Now, obviously your guest is likely not going to get ill if the bedroom is messy but providing a clean space will create a positive association between the individual and the room and set a high standard of cleanliness for the guest in their future. Be sure to declutter. Throw out what you don’t use and put away what you do use. Having an organized house makes the single biggest difference in how clean it appears.
But this is only the first step. Remember that once this is done you dust, wipe, sweep, vacuum, mop, and scrub whatever you would like to!
Get others involved:
It doesn’t matter if you’re living alone, or with your spouse. Whether you have six kids or six roommates, if space is shared its everyone’s responsibility to keep it clean, and help prepare it to be rented out. Try setting up a cleaning schedule, or creating some sort of chore wheel.

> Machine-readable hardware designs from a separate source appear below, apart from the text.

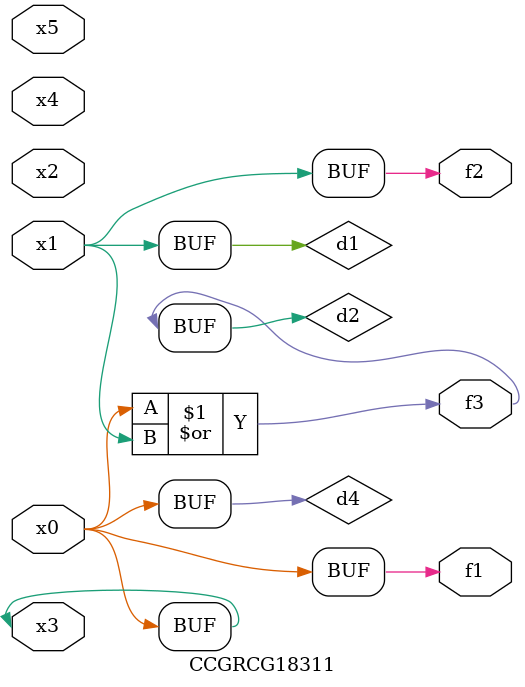
<source format=v>
module CCGRCG18311(
	input x0, x1, x2, x3, x4, x5,
	output f1, f2, f3
);

	wire d1, d2, d3, d4;

	and (d1, x1);
	or (d2, x0, x1);
	nand (d3, x0, x5);
	buf (d4, x0, x3);
	assign f1 = d4;
	assign f2 = d1;
	assign f3 = d2;
endmodule

</source>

Styling your home – neutral setting (not too strong or bold):
This isn’t to say don’t stand out. We absolutely want you to express yourself, just keep it classy. Avoid colorful walls, out of date of finishings, and peeling paints. Try to organize your shelves, experiment with rugs and decorations, and finally banish all bad odors. Make your place look perfect, but also lived in.
If you would like to qualify as home-sharing and not, “renting” the guest will need to share a kitchen or bathroom with you. If they don’t currently have access to shared ammenities you’ll need to do some renovations to fit the bill.
It’s also not necessary but recommended that there is a lock on the Guest’s door.
Finally, the house will need basic safety features but the more the better. You will need at least one fire extinguisher, smoke detectors, and Carbon Monoxide detectors. Home-security systems are not required but are always recommended.
4. Allocate Space for Storage
Most’s Guests are not bringing too many items with them when they move in but you should be prepared for the items they do have.
Unless you plan to share food and cook together you should clear some space in the kitchen to designate for the Guests food items. This will include cupboard space, freezer, and fridge space. If their are valuable cook or dishware you don’t wish to be used by the guest make sure to identify it to the Guest or remove it from the regular use areas.
Also consider if the Guest may be bringing other items that need storage. Common examples include a vehicle such as a car or bicycle, towels or toiletries, or coats and shoes.
5. Be Warm
The first time your guest or potential guest see’s your home they’re going to be nervous. Try to make them feel as comfortable as possible. Make them feel at home. Help them move in, offer them some snacks. Be gracious and spend time trying to get to know them.